In totale sono 600 le ore donate, che per ancora qualche mese le permetteranno di stare vicino alla piccola mentre viene sottoposta alla terapia d’impatto di cui necessita. In questi momenti la famiglia abita in un immobile messo a disposizione dalla Fondazione Tommasino Bacciotti. La onlus si occupa proprio di dare supporto ai caregiver di pazienti che devono restare lunghi periodi in una città dove il mercato immobiliare è oneroso. Le loro condizioni economiche, data la situazione, restano tuttavia precarie. Il marito infatti è rimasto disoccupato dopo che il suo contratto è scaduto e non è stato rinnovato.

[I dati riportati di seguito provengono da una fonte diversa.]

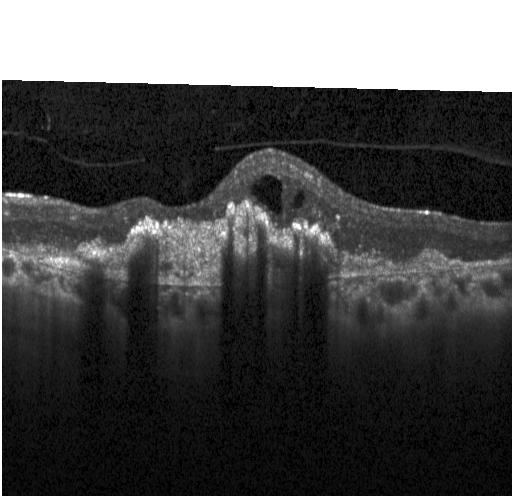

Optical coherence tomography scan. Impression: choroidal neovascularization (CNV).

Ferie finite per assistere figlia malata, colleghi donano loro ore: la denuncia della mamma

La mamma che ha finito le ferie per assistere la figlia malata, ricevendo in dono quelle dei colleghi, adesso rimane l’unica ad avere un’entrata economica in famiglia, seppure per molti giorni al mese non abbia la possibilità di recarsi a lavoro. È per questo motivo che, oltre a ringraziare i dipendenti dei due supermercati che l’hanno aiutata e i titolari che hanno permesso ciò, ha rivolto un appello alla politica.

“Lo Stato non offre nessun tipo di supporto in questi casi. I certificati per la malattia dei figli non sono retribuiti e io ho consumato ferie, permessi e altre ore arretrate cumulate. I titolari dei punti vendita mi sono venuti incontro il più possibile ma a dicembre avevo finito tutto. Ora sono coperta fino a giugno”, ha raccontato ad Ansa. Una insostenibile situazione precaria che si somma all’angoscia derivante dalle condizioni di salute drammatiche in cui si trova la bambina di 9 mesi.